Martins Ana C V, Ribeiro Francisco W P, Zanatta Geancarlo, Freire Valder N, Morais Simone, de Lima-Neto Pedro, Correia Adriana N
Departamento de Química Analítica e Físico-Química, Centro de Ciências, Universidade Federal do Ceará, Bloco 940, Campus do Pici, 60440-900 Fortaleza, CE, Brazil.
Departamento de Bioquímica, Universidade Federal do Rio Grande do Sul, 90035-003 Porto Alegre, RS, Brazil.
Bioelectrochemistry. 2016 Apr;108:46-53. doi: 10.1016/j.bioelechem.2015.12.004. Epub 2015 Dec 21.
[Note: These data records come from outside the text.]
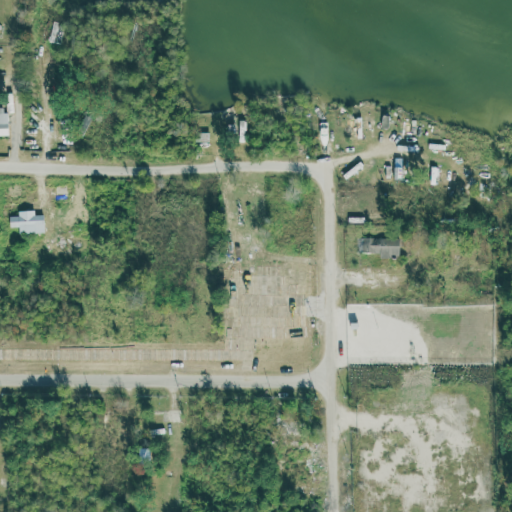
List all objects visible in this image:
building: (16, 3)
building: (3, 123)
building: (242, 130)
building: (202, 136)
building: (398, 168)
road: (161, 169)
building: (389, 169)
building: (423, 172)
building: (433, 172)
building: (61, 191)
building: (75, 201)
building: (27, 222)
building: (377, 246)
building: (382, 246)
building: (168, 271)
building: (408, 290)
building: (155, 298)
road: (338, 338)
road: (170, 374)
building: (162, 419)
building: (290, 433)
building: (115, 443)
building: (360, 468)
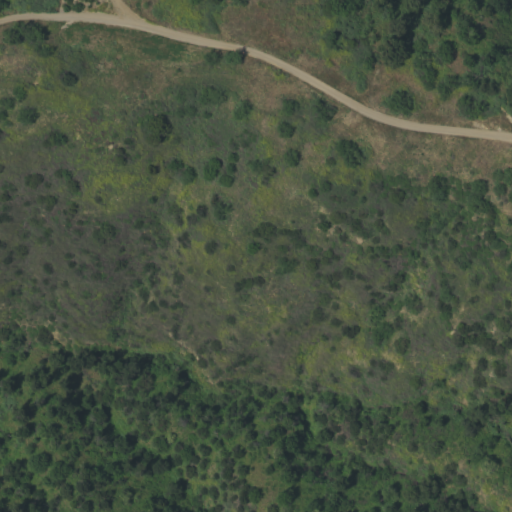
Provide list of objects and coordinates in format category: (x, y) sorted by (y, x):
road: (56, 11)
road: (306, 81)
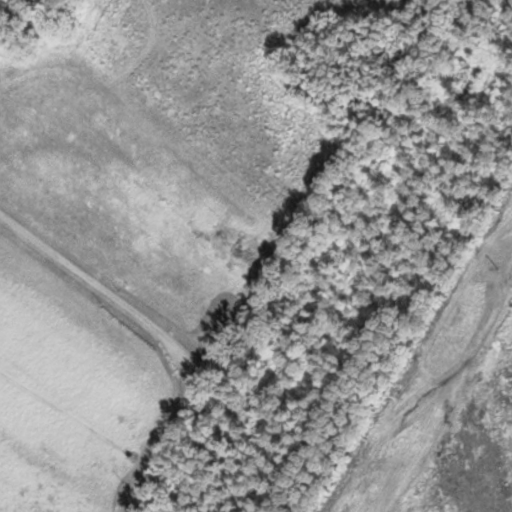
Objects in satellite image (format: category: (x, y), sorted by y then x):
road: (166, 333)
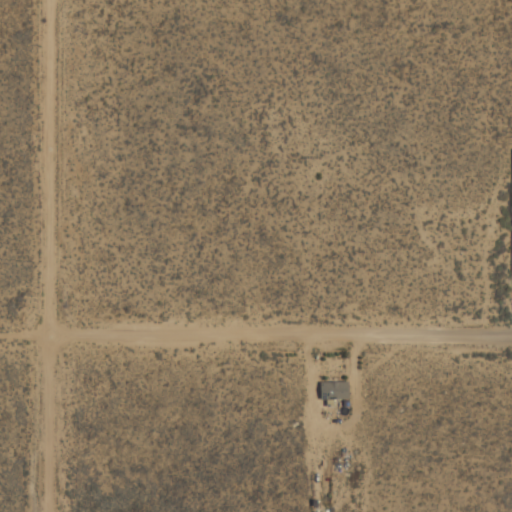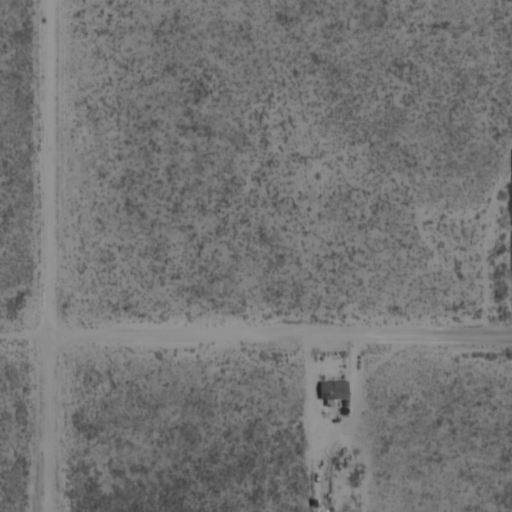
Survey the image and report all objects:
road: (52, 255)
road: (26, 337)
road: (282, 337)
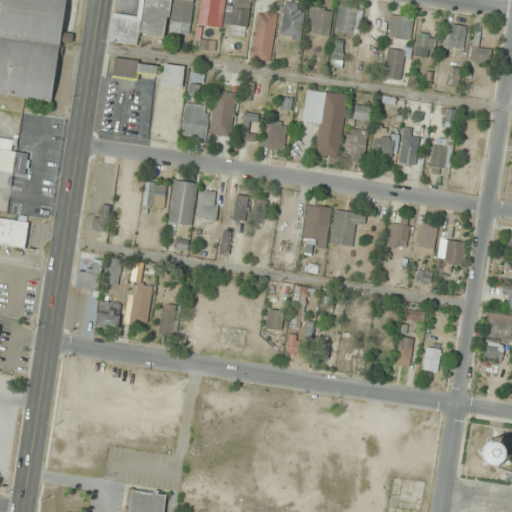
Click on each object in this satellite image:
road: (485, 4)
building: (211, 13)
building: (237, 17)
building: (348, 19)
building: (153, 20)
building: (292, 20)
building: (319, 21)
building: (400, 27)
building: (263, 36)
building: (455, 36)
building: (425, 45)
building: (29, 46)
building: (29, 46)
building: (339, 53)
building: (395, 63)
building: (135, 69)
building: (173, 76)
building: (459, 78)
building: (195, 84)
building: (223, 113)
building: (362, 113)
building: (326, 119)
building: (196, 122)
building: (248, 126)
building: (274, 134)
building: (355, 144)
building: (385, 145)
building: (440, 153)
building: (408, 155)
building: (12, 157)
road: (296, 179)
building: (511, 181)
building: (154, 194)
building: (184, 201)
building: (208, 205)
building: (240, 207)
building: (102, 217)
building: (287, 226)
building: (316, 227)
building: (345, 227)
building: (14, 231)
building: (398, 235)
building: (427, 237)
building: (260, 239)
building: (509, 242)
building: (451, 252)
road: (64, 256)
building: (508, 269)
building: (113, 271)
building: (423, 276)
building: (89, 278)
road: (475, 288)
building: (508, 292)
building: (140, 305)
building: (298, 307)
building: (108, 315)
building: (414, 315)
building: (168, 319)
building: (274, 320)
building: (499, 325)
building: (293, 344)
building: (347, 346)
building: (323, 349)
building: (404, 351)
building: (493, 351)
building: (432, 359)
road: (281, 378)
water tower: (492, 452)
water tower: (494, 454)
building: (145, 500)
building: (145, 501)
road: (11, 507)
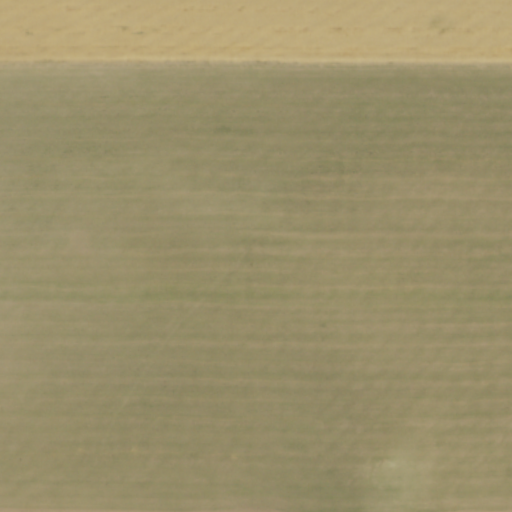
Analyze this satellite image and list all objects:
crop: (256, 256)
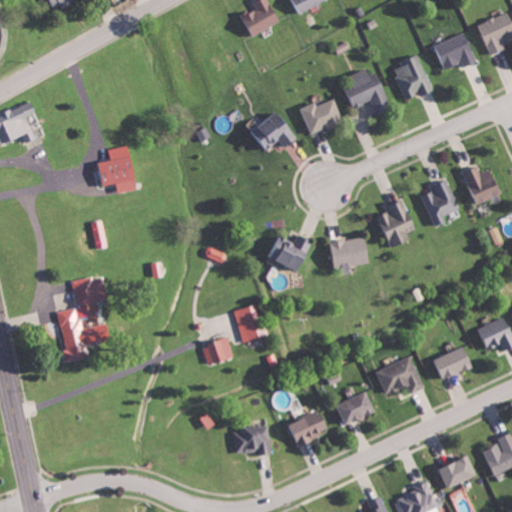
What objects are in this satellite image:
building: (60, 3)
building: (305, 4)
building: (0, 14)
building: (263, 16)
building: (498, 31)
road: (84, 46)
building: (456, 50)
building: (414, 76)
building: (370, 89)
road: (511, 111)
building: (323, 114)
building: (17, 122)
building: (276, 131)
road: (415, 148)
building: (120, 169)
building: (484, 183)
building: (441, 201)
building: (398, 222)
building: (294, 249)
building: (350, 251)
building: (92, 289)
building: (253, 321)
building: (81, 333)
building: (497, 333)
building: (219, 350)
building: (402, 375)
building: (358, 406)
building: (310, 426)
road: (17, 431)
building: (254, 439)
building: (501, 453)
building: (460, 471)
road: (281, 498)
building: (420, 499)
building: (378, 504)
road: (16, 505)
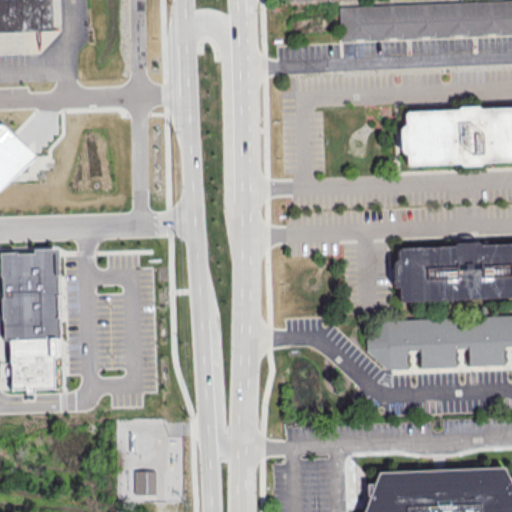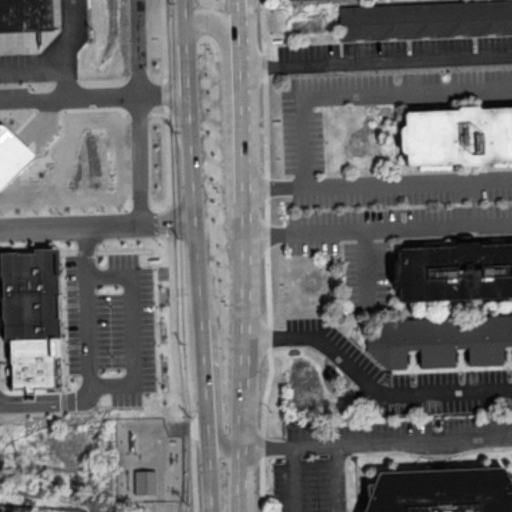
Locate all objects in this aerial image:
road: (71, 4)
building: (24, 15)
building: (24, 15)
building: (424, 18)
building: (424, 19)
road: (376, 63)
road: (161, 95)
road: (330, 95)
road: (68, 97)
road: (226, 98)
road: (137, 111)
building: (455, 134)
building: (456, 136)
building: (10, 154)
building: (11, 156)
road: (408, 181)
road: (96, 224)
road: (378, 229)
road: (245, 255)
road: (195, 256)
road: (267, 256)
road: (171, 257)
road: (363, 268)
building: (452, 270)
building: (452, 272)
road: (86, 305)
building: (28, 316)
building: (29, 316)
parking lot: (111, 325)
road: (132, 329)
building: (440, 340)
building: (441, 340)
road: (216, 379)
road: (370, 388)
road: (86, 392)
road: (41, 394)
road: (42, 406)
road: (378, 444)
parking lot: (359, 453)
building: (144, 481)
building: (438, 491)
building: (440, 492)
road: (296, 505)
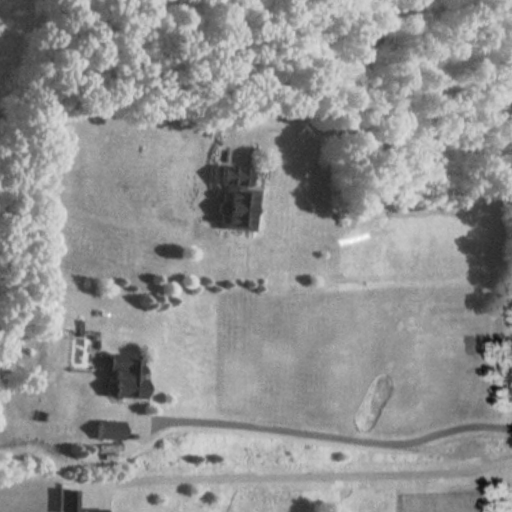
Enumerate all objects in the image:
road: (388, 138)
building: (236, 203)
building: (128, 378)
road: (327, 436)
road: (305, 477)
building: (93, 510)
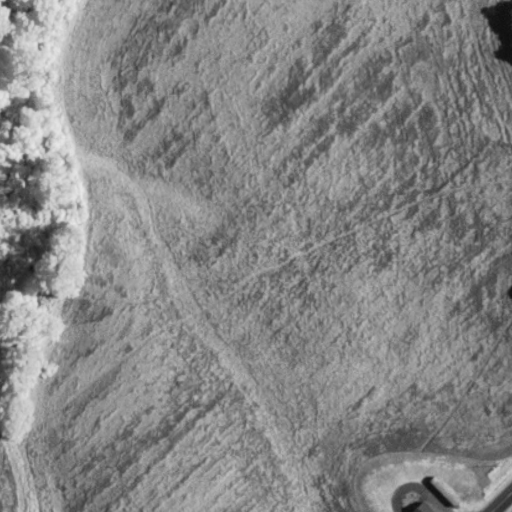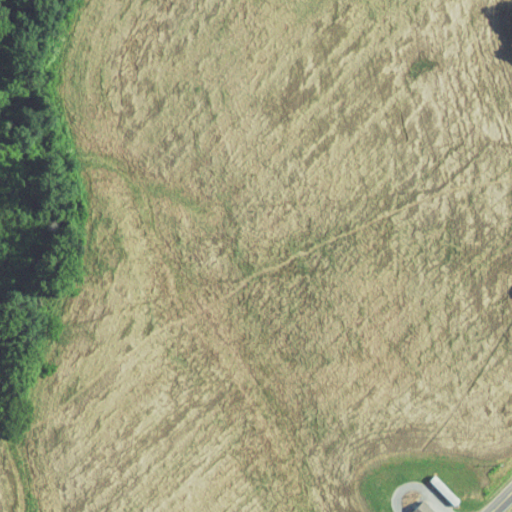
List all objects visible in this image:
road: (501, 501)
building: (418, 507)
road: (419, 510)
The inhibition of laccase enzymatic catalytic activity by formetanate hydrochloride (FMT) was investigated by cyclic voltammetry and by quantum chemical calculations based on density functional theory with a protein fragmentation approach. The cyclic voltammograms were obtained using a biosensor prepared by enzyme immobilization on gold electrodes modified with gold nanoparticles and 4-aminophenol as the target molecule. The decrease in the peak current in the presence of FMT was used to characterize the inhibition process. The calculations identified Asp206 as the most relevant moiety in the interaction of FMT with the laccase enzymatic ligand binding domain. The amino acid residue Cys453 was important, because the Cys453-FMT interaction energy was not affected by the dielectric constant, although it was not a very close residue. This study provides an overview of how FMT inhibits laccase catalytic activity.
采用循环伏安法以及基于密度泛函理论和蛋白质片段化方法的量子化学计算,研究了盐酸甲胺磷(FMT)对漆酶酶催化活性的抑制作用。循环伏安图是使用一种生物传感器获得的,该生物传感器通过将酶固定在修饰有金纳米颗粒和4-氨基苯酚的金电极上制备而成,以4-氨基苯酚作为目标分子。利用FMT存在时峰值电流的降低来表征抑制过程。计算确定天冬氨酸206是FMT与漆酶酶配体结合域相互作用中最相关的部分。氨基酸残基半胱氨酸453很重要,因为半胱氨酸453-FMT相互作用能不受介电常数影响,尽管它不是非常靠近的残基。本研究概述了FMT如何抑制漆酶催化活性。